** Start of Exercise data **

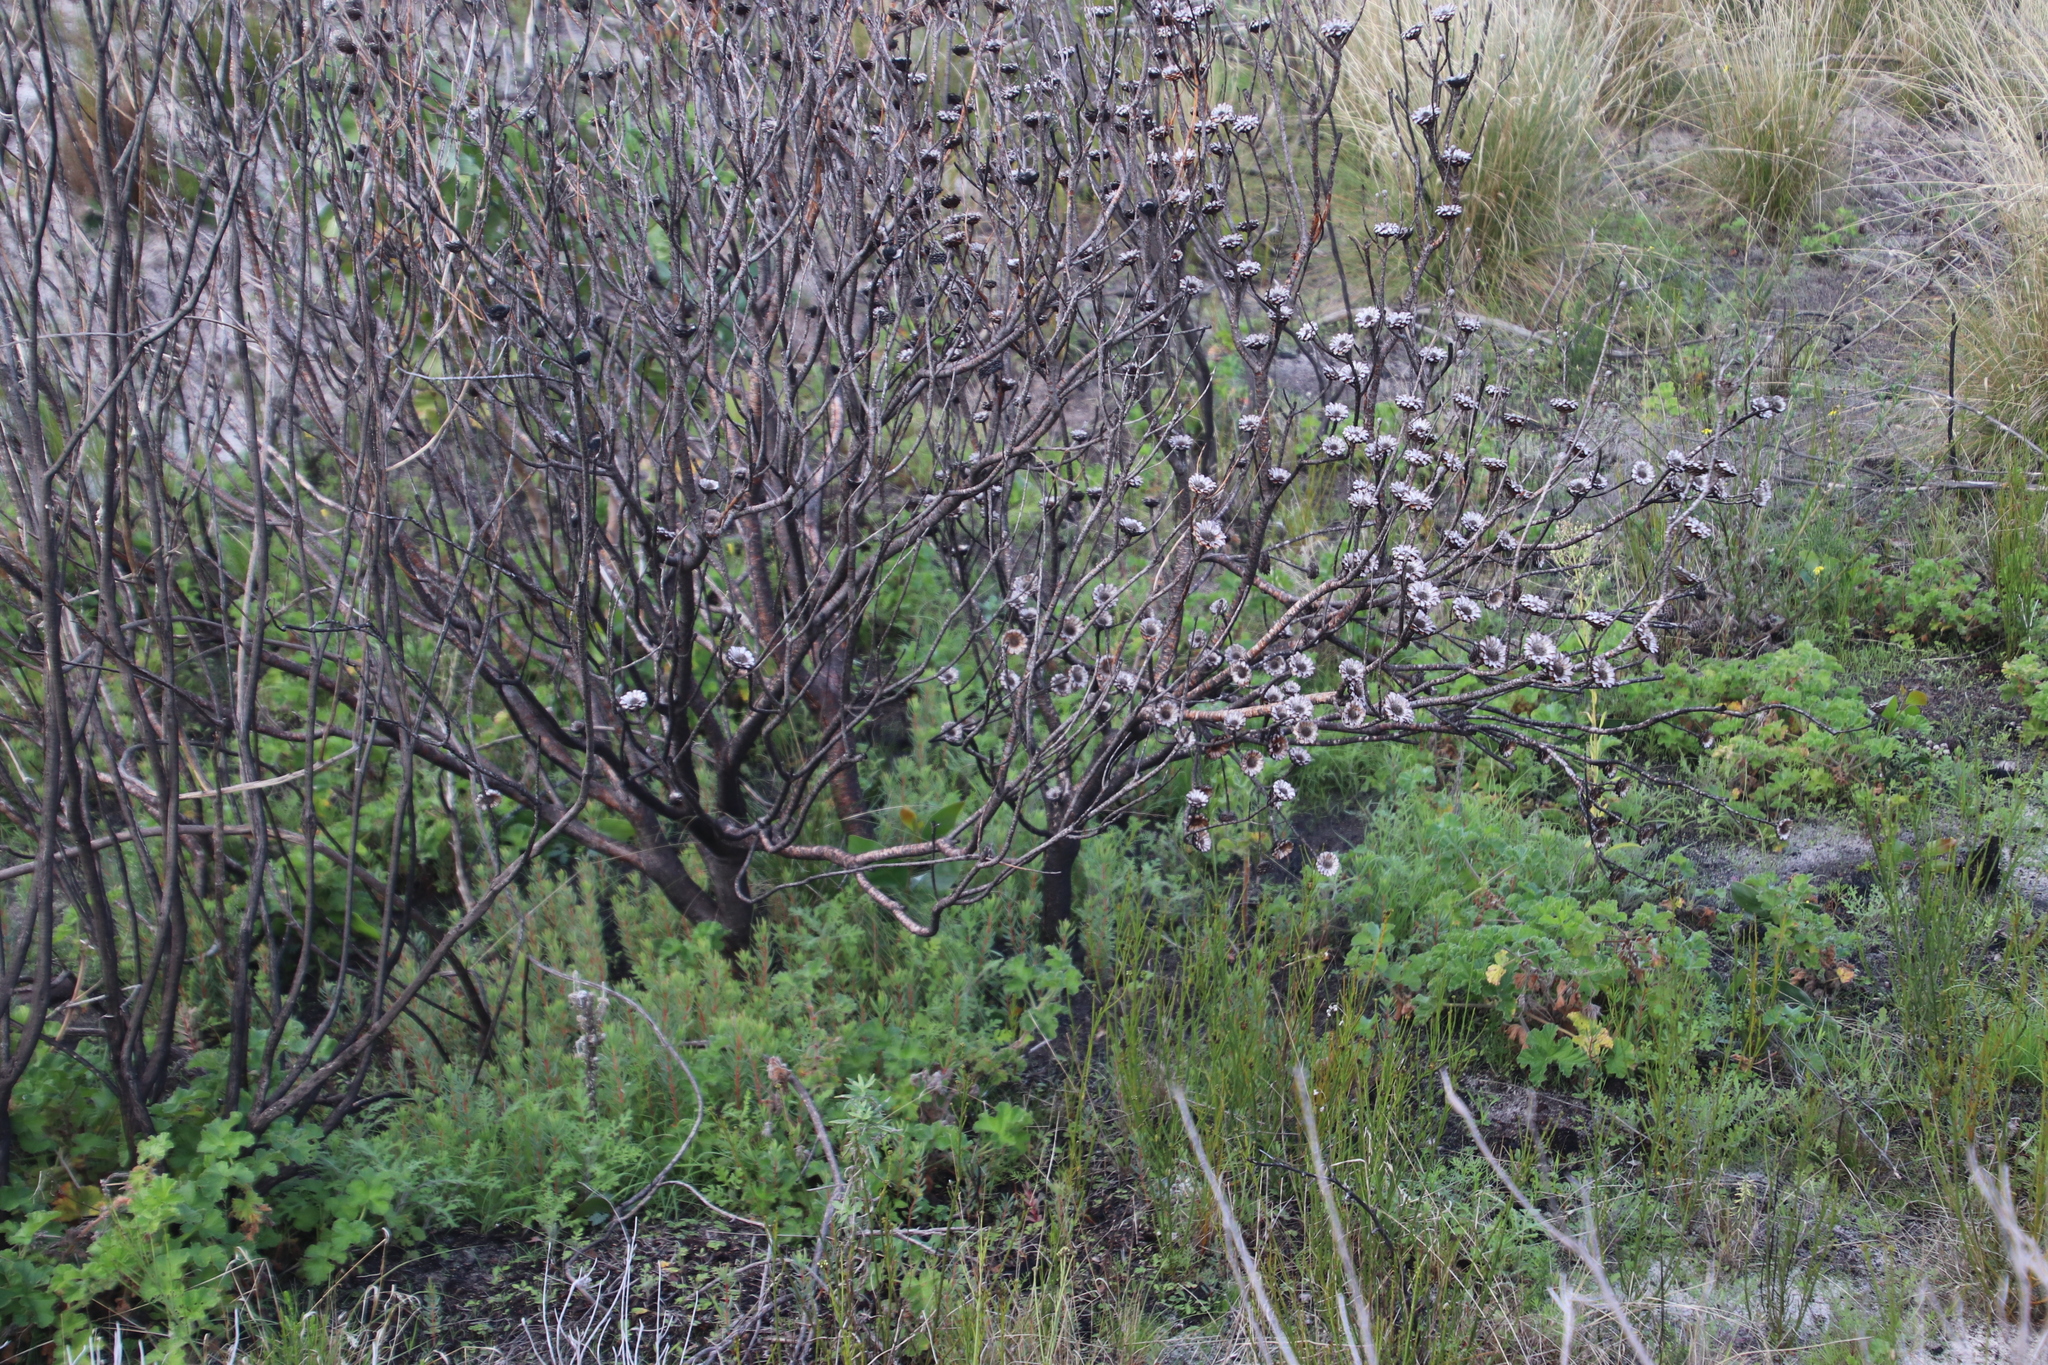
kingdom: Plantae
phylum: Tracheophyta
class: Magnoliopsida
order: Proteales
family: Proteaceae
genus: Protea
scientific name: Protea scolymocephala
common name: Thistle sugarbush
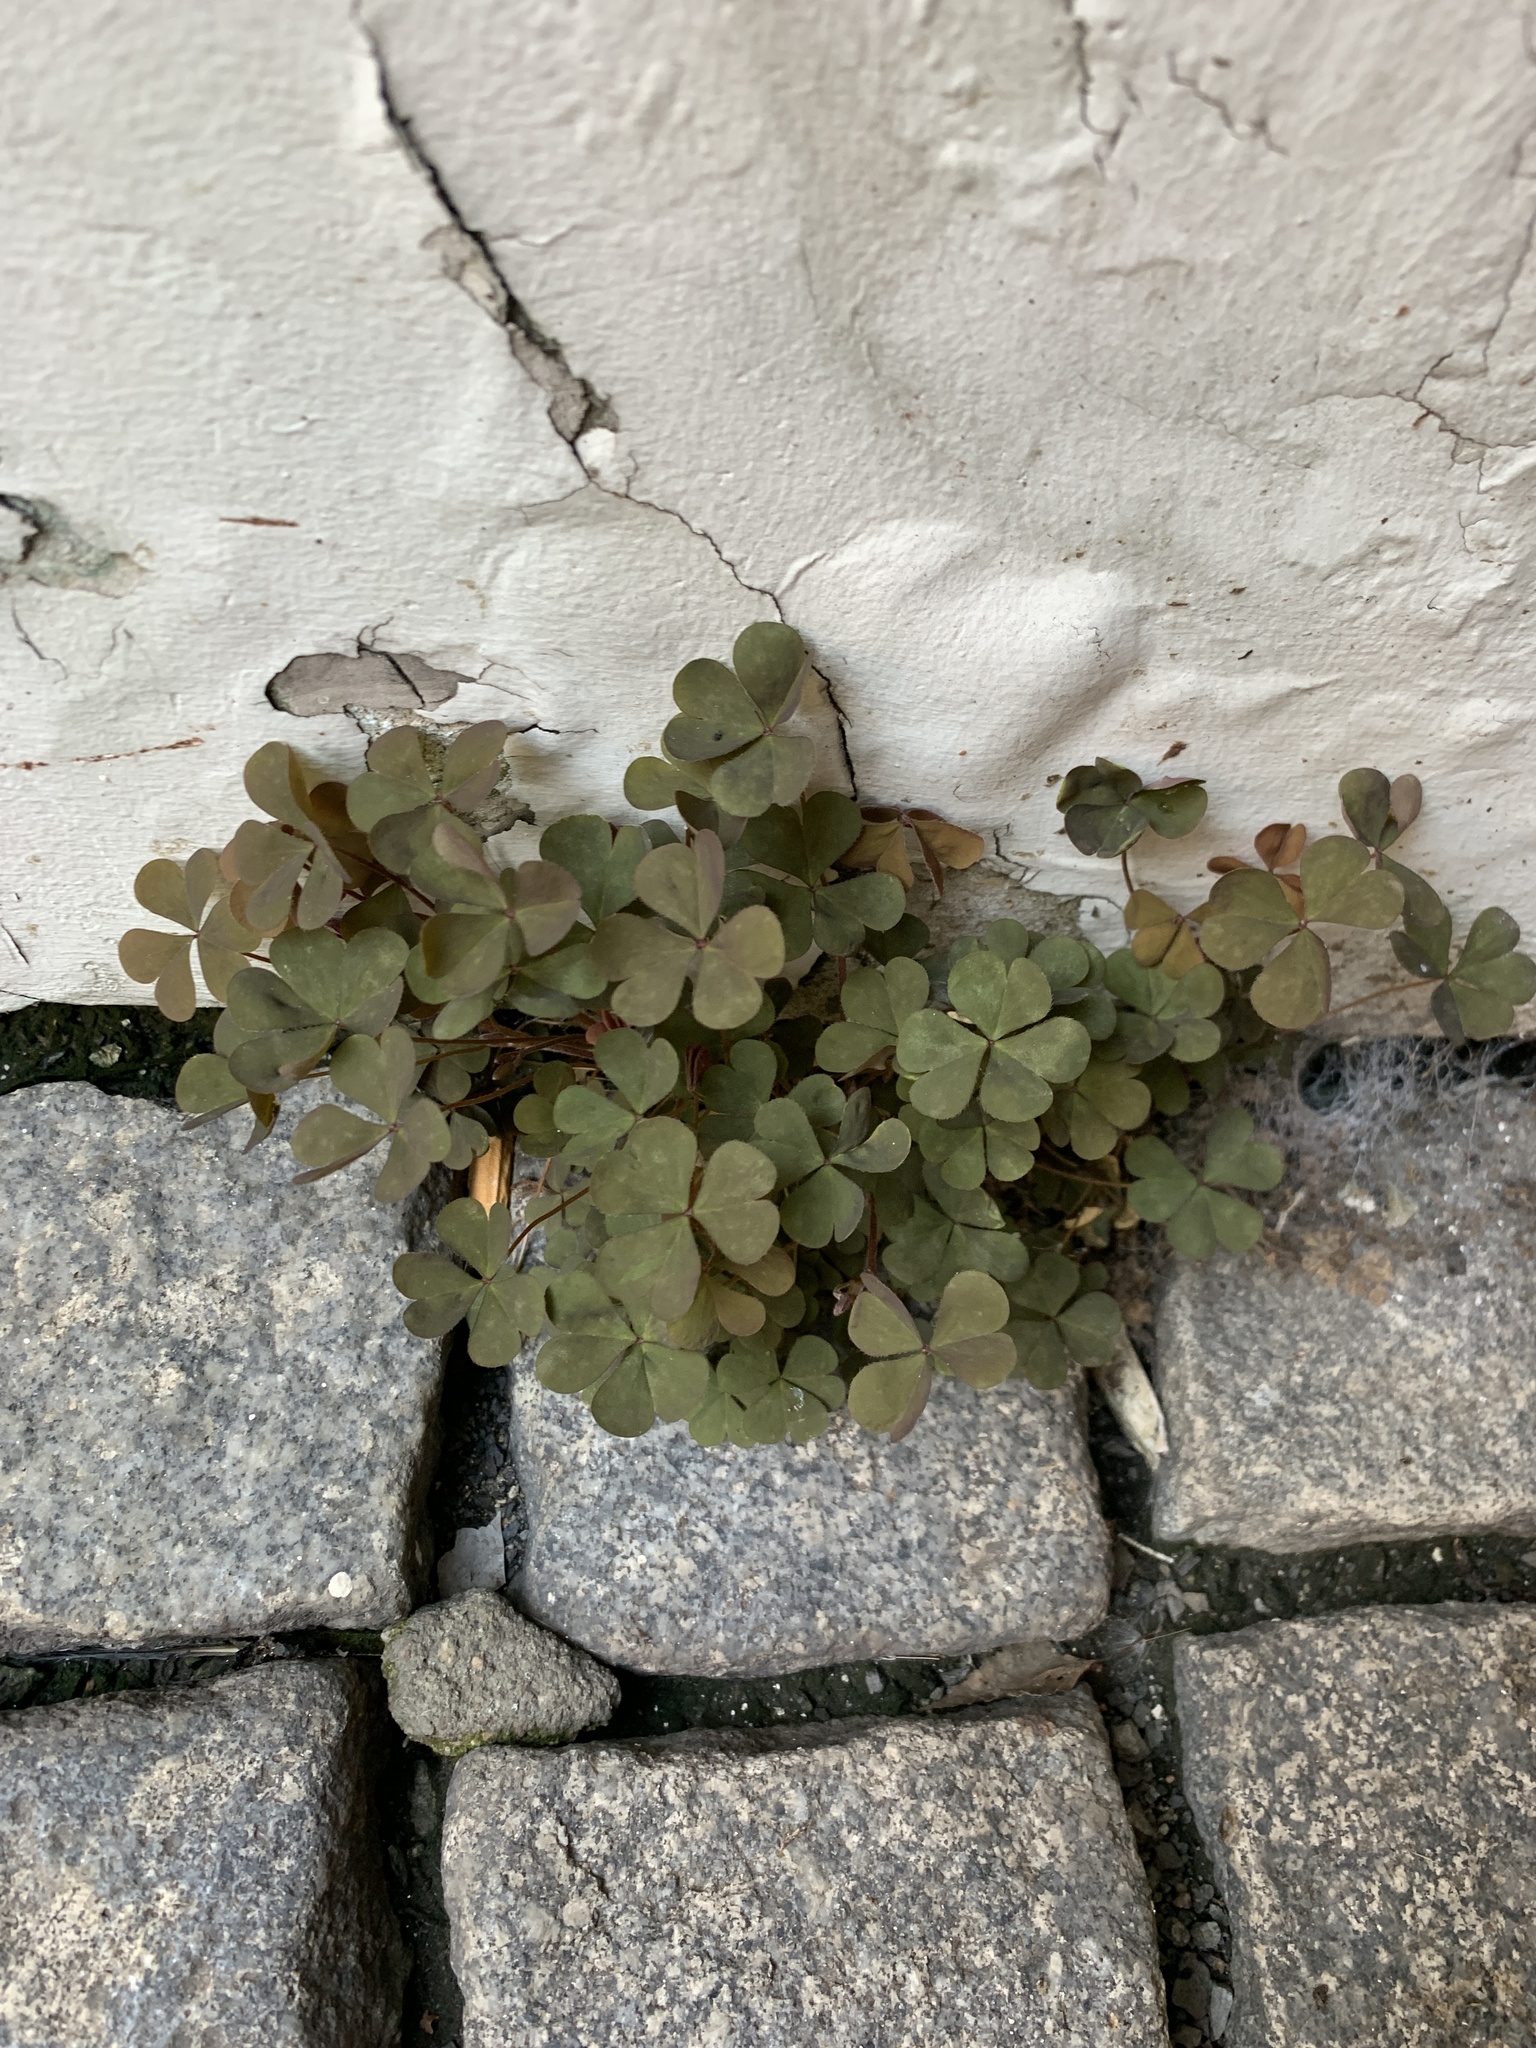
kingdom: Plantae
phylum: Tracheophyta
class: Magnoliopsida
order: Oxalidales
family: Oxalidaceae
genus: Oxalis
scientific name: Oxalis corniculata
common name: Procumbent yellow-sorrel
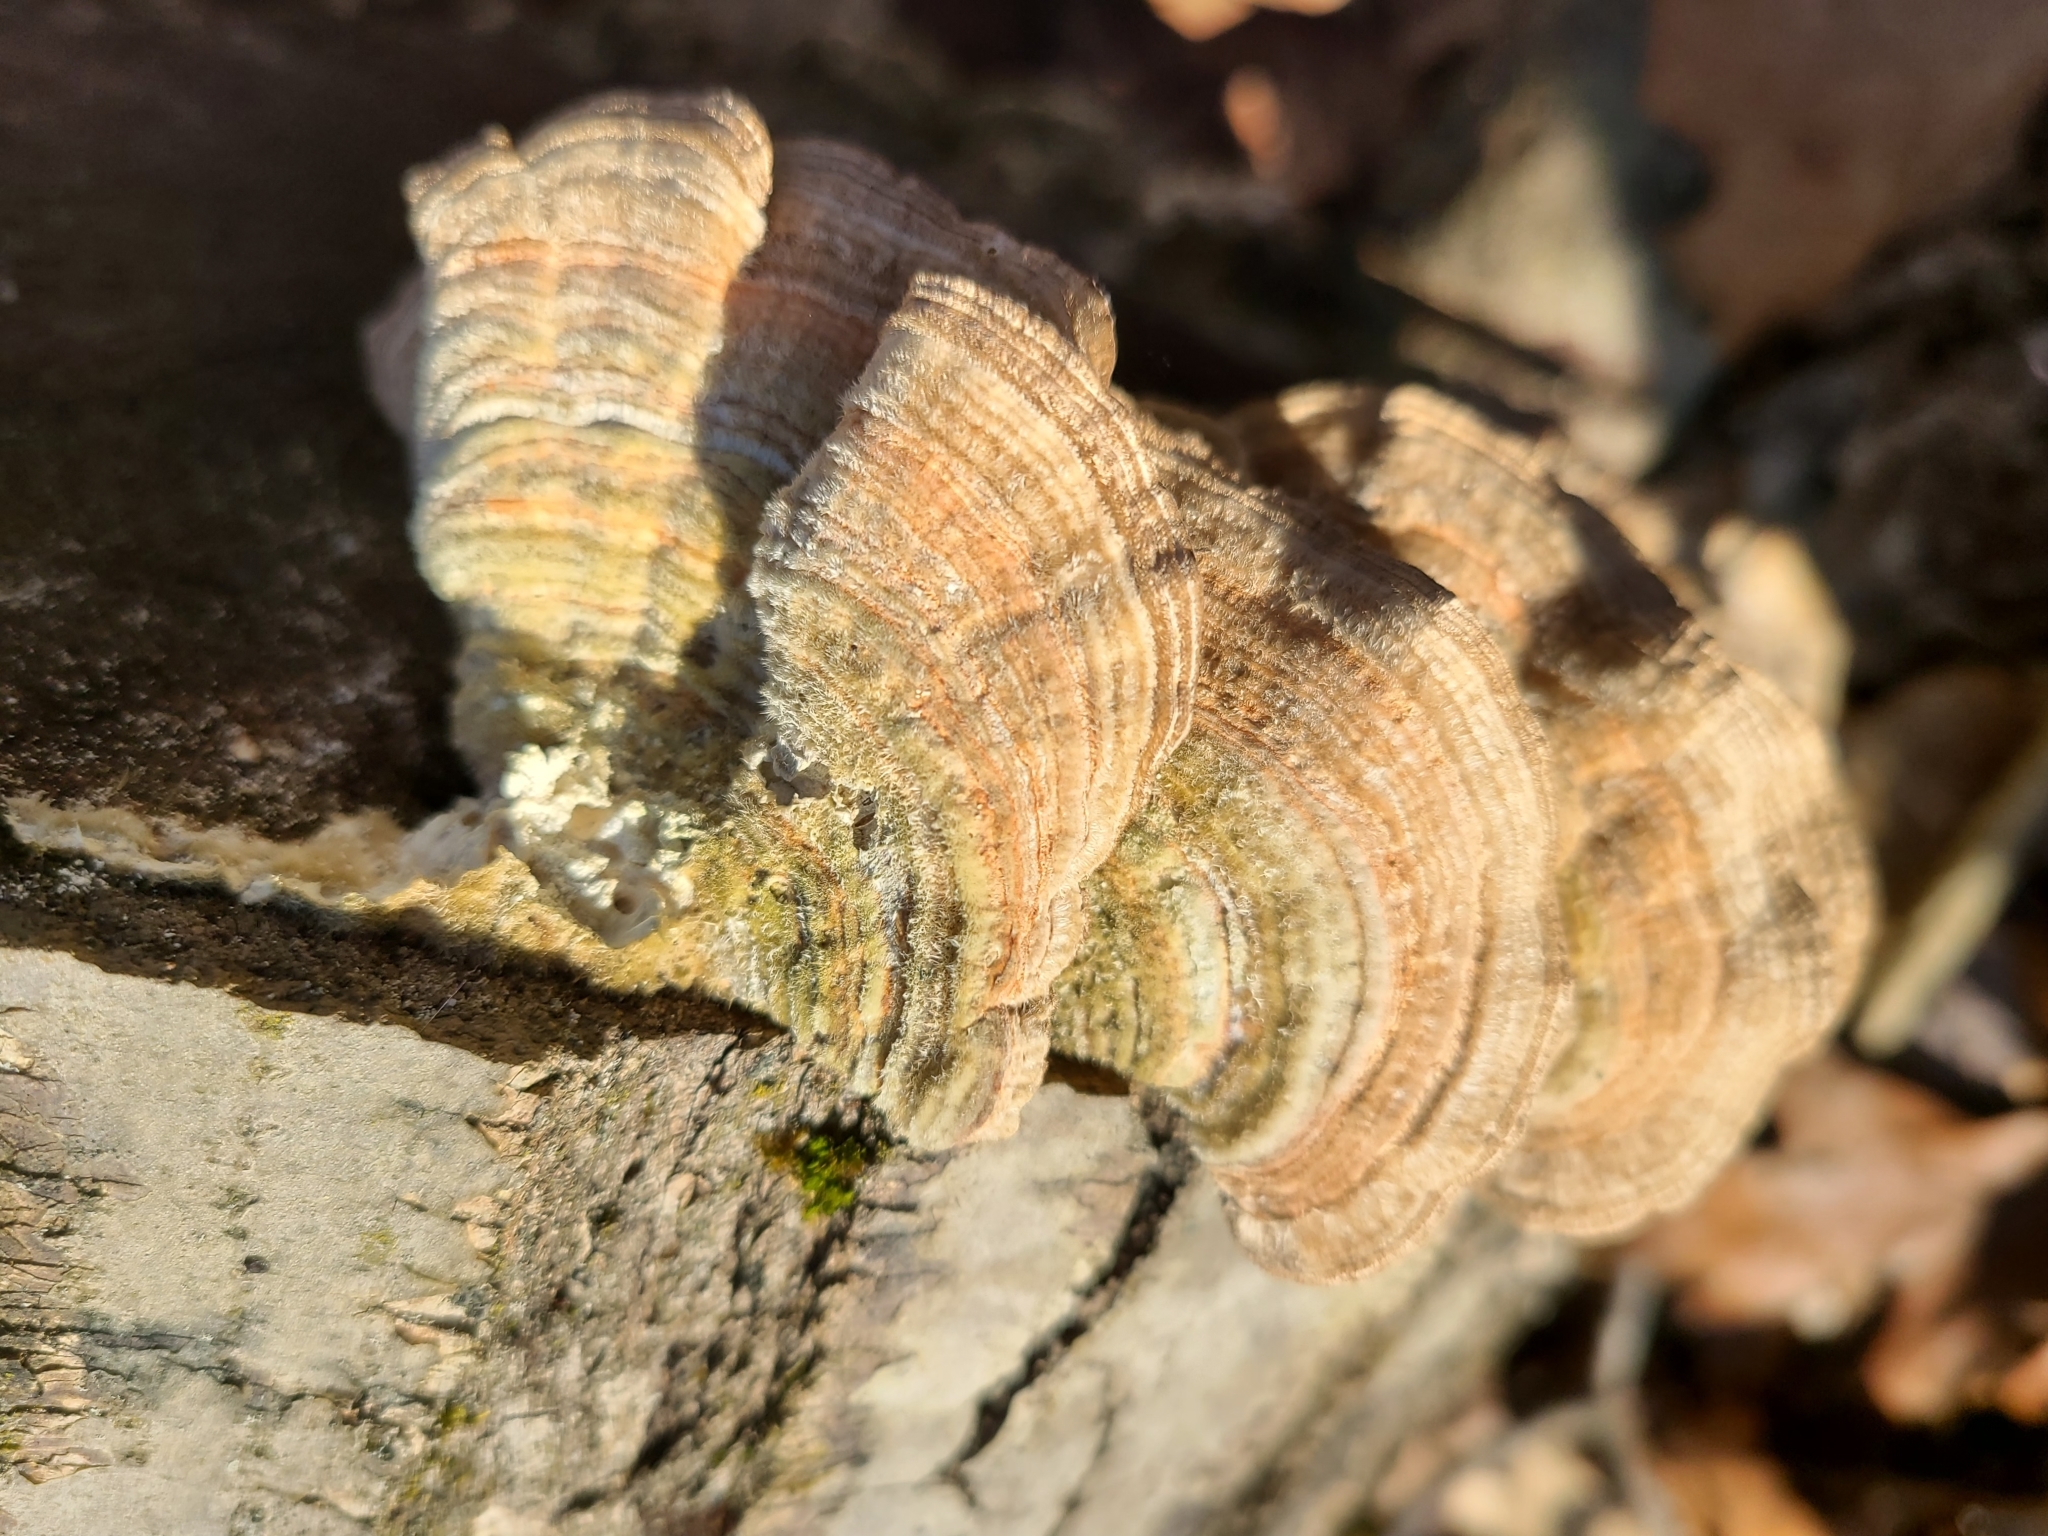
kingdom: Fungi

** End of Exercise data **

Pick out every line of the records that contains the string "name" and copy each one. Case counts.

scientific name: Protea scolymocephala
common name: Thistle sugarbush
scientific name: Oxalis corniculata
common name: Procumbent yellow-sorrel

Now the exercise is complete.